EPA’s proposal would, among other things, implement a new approach to analyzing the benefits of a regulation. Specifically—when calculating benefits for purposes of determining whether regulation of hazardous air pollutants is appropriate—EPA would eschew consideration of “co-benefits” flowing from accompanying reductions in emissions of other pollutants, such as nitrogen oxides, sulfur dioxide, and fine particulate matter. Thus, “if the HAP [Hazardous Air Pollutant]-related benefits are not at least moderately commensurate with the cost of HAP controls, then no amount of co-benefits can offset this imbalance for purposes of a determination that it is appropriate to regulate under CAA section 112(n)(1)(A).” 84 Fed. Reg. at 2676. The idea is that non-HAP benefits should not receive “equal consideration” because criteria pollutants “are already addressed” by another regulatory program. Id. at 2677.

The analysis is reminiscent of EPA’s infamous Select Steel opinion, which dismissed an environmental-justice complaint. EPA File No. 5R-98-R5. In that 1998 opinion, the agency found that because the NAAQS for ozone “has been set at a level that is presumptively sufficient to protect public health and allows for an adequate margin of safety … there is no affected population which suffers ‘adverse’ impacts within the meaning of Title VI resulting from the incremental VOC emissions [that do not cause NAAQS violations].” There could be no disproportionate impact on a minority community that met NAAQS because there was no “adverse” impact at all!
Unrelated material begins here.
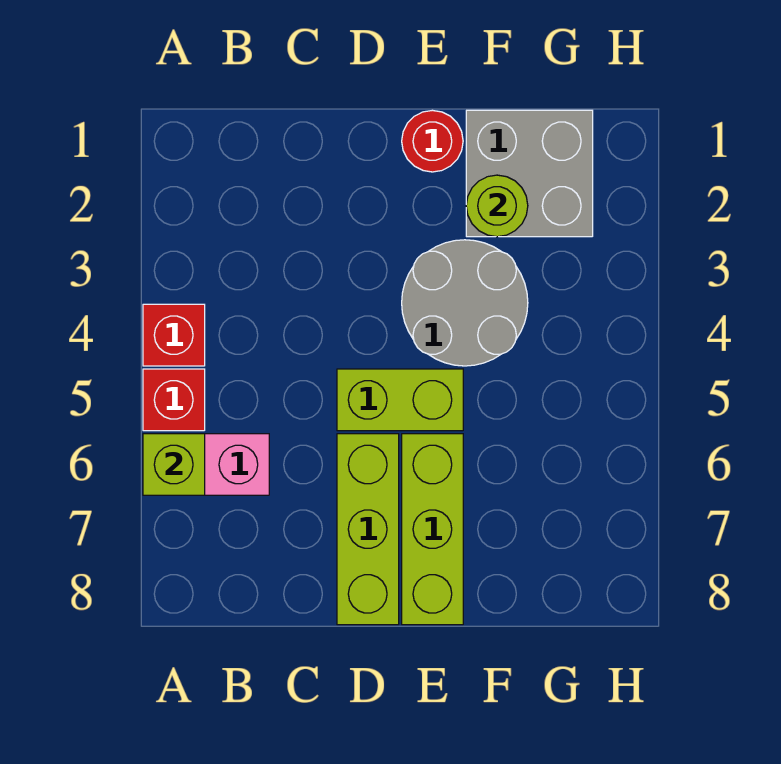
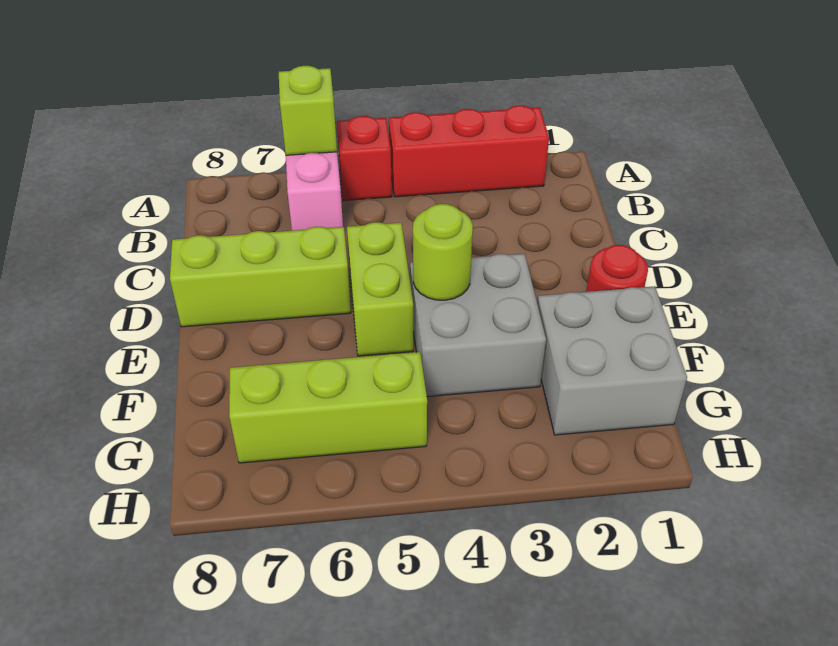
red 1x1 brick [143,304,205,366] -> red 1x3 brick [389,106,549,197]
grey 2x2 round brick [402,240,528,366] -> grey 2x2 brick [410,254,546,397]
lime 1x3 brick [402,434,463,625] -> lime 1x3 brick moved to [229,352,427,463]
lime 1x1 round brick [466,175,528,237] -> lime 1x1 round brick moved to [413,204,473,300]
The conclusion that achievement of NAAQS eliminates risk ignores a reality that Congress perceived when it amended the Clean Air Act in 1977. Congress recognized the need to protect people from harmful exposures “notwithstanding attainment and maintenance of all national ambient air quality standards.” 42 U.S.C. § 7470(1). The legislative history acknowledges, “The idea that the national primary standards are adequate to protect the health of the public has been belied.” H.R. Rep. No. 95-294 at 112 (May 12, 1977) (accompanying H.R. 6161). Senator Muskie—the father of the Clean Air Act—explained, “[T]here is no such thing as a threshold for health effects,” S. Deb. on S. 252, 123 Cong. Rec. 18,460 (June 10, 1977). “Even at the national primary standard level, which is the health standard, there are health effects that are not protected against.” Id.

“Appropriate” is an “all-encompassing term that naturally and traditionally includes consideration of all the relevant factors.” 135 S. Ct. at 2707 (quotation marks and citation omitted). Just as it was not “appropriate” for EPA to ignore costs when deciding to promulgate MATS, id., it would be inappropriate to ignore the benefit of lives saved because of ancillary reductions of criteria pollutants.